TO-DO ITEM » Copy out the lines of the data below, without changing a word, from the line that contains "Neuausrichtung der Geschäftsmodelle" up to and including the line that contains "für Banken von". Leave out everything else.

RECORDS FOR PROCESSING »

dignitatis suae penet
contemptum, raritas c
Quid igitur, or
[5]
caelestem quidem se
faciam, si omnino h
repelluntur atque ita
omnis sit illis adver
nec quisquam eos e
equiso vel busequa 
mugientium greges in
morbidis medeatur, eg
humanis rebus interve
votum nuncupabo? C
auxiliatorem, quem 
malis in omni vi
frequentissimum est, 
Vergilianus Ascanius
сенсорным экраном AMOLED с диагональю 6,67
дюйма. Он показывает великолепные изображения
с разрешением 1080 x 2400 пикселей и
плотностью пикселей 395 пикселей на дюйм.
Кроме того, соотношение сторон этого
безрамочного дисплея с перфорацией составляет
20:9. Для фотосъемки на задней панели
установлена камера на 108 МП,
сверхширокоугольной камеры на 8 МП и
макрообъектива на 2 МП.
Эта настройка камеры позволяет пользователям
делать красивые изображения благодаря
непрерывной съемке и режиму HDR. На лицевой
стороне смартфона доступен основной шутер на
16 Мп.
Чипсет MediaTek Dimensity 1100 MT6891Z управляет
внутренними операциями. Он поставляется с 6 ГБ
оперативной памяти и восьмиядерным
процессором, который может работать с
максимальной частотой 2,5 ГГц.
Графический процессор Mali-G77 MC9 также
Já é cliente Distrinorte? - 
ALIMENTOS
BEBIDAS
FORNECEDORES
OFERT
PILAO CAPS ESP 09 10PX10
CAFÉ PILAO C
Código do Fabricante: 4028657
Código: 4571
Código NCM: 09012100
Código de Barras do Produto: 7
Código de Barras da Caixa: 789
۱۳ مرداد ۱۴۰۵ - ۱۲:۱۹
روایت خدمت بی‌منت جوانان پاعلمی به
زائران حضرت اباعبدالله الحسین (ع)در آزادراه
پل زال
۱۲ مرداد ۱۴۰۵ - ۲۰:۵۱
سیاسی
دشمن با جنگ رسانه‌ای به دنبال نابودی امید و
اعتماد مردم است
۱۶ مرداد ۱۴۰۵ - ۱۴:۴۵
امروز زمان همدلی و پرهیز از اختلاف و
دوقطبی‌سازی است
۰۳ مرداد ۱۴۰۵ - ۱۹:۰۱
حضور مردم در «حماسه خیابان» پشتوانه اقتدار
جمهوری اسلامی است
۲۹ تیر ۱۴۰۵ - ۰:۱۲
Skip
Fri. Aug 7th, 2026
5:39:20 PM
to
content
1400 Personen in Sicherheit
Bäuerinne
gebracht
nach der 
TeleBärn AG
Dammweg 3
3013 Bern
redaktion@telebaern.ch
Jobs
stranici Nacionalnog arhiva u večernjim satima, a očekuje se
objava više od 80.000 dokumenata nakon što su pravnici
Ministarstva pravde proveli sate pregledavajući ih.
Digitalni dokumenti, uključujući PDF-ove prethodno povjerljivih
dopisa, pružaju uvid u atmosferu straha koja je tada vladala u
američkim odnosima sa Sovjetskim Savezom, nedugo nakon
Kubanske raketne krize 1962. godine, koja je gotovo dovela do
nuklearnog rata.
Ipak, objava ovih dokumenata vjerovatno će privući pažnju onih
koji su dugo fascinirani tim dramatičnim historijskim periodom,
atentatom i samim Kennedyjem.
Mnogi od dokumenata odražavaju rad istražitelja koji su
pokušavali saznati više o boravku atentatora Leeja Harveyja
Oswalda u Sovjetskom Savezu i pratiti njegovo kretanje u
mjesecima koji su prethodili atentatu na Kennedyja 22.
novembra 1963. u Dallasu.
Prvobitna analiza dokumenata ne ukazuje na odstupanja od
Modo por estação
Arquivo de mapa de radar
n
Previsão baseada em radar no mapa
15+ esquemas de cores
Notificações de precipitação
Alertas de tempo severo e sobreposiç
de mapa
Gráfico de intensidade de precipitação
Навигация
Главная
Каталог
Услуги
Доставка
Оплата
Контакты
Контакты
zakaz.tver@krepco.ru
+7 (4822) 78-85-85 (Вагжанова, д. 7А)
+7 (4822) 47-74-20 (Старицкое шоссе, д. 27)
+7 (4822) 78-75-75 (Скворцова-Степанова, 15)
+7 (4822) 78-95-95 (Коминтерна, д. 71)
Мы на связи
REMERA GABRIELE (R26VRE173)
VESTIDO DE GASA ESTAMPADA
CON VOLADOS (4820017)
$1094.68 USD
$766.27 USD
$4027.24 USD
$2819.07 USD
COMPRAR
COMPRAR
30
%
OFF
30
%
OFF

--

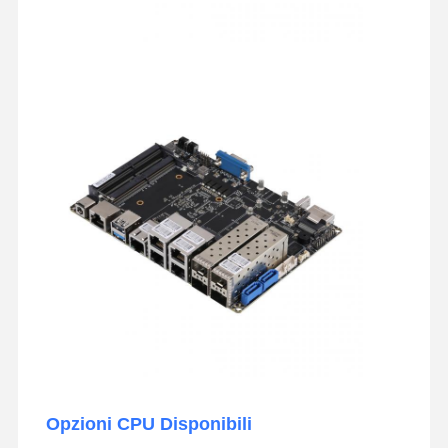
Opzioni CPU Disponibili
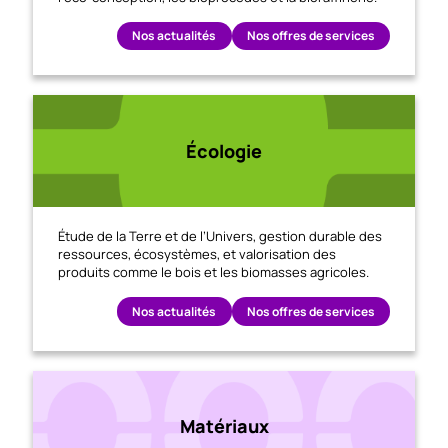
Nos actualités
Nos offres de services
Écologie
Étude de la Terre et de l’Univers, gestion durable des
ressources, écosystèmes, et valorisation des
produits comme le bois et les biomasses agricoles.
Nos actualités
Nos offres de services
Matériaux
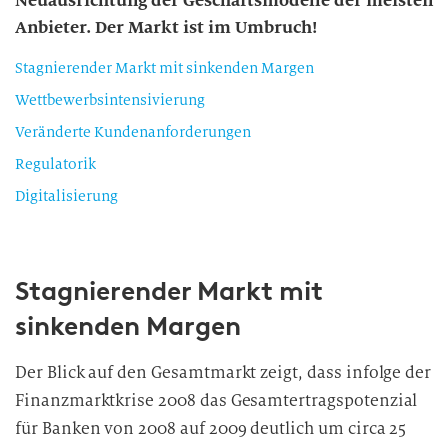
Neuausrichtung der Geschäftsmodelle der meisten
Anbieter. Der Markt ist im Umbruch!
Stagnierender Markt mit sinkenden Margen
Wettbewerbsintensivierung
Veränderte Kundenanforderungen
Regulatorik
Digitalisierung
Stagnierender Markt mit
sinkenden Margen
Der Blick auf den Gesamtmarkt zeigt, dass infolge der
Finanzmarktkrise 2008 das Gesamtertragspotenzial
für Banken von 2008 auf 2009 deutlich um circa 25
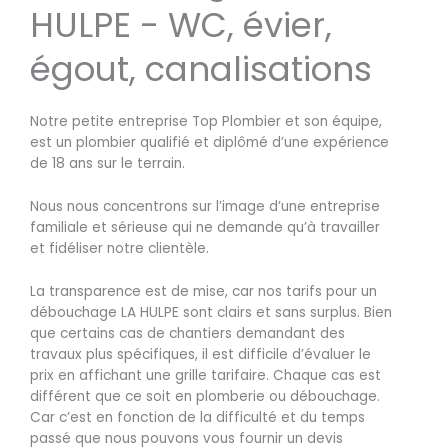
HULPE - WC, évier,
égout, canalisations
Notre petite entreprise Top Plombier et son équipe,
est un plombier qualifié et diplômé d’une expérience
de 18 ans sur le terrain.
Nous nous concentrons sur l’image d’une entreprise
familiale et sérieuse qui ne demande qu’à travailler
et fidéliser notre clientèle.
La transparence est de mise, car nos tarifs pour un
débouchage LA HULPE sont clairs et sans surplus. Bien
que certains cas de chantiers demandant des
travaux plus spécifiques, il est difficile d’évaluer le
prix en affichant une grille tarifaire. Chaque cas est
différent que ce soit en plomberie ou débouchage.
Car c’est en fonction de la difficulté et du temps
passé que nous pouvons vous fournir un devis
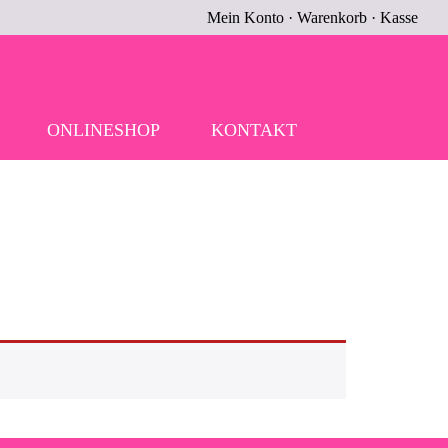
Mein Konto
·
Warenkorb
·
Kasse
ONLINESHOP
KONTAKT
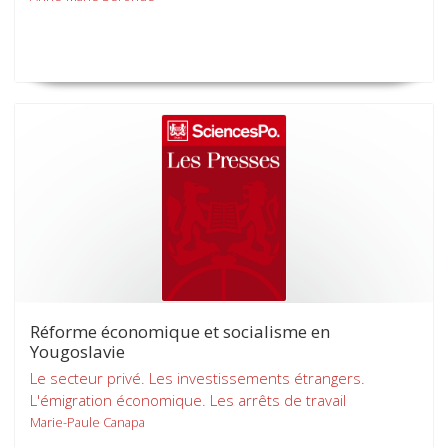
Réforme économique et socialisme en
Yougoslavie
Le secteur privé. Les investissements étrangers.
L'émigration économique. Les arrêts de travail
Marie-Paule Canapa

SOLUTION »
Neuausrichtung der Geschäftsmodelle der meisten
Anbieter. Der Markt ist im Umbruch!
Stagnierender Markt mit sinkenden Margen
Wettbewerbsintensivierung
Veränderte Kundenanforderungen
Regulatorik
Digitalisierung
Stagnierender Markt mit
sinkenden Margen
Der Blick auf den Gesamtmarkt zeigt, dass infolge der
Finanzmarktkrise 2008 das Gesamtertragspotenzial
für Banken von 2008 auf 2009 deutlich um circa 25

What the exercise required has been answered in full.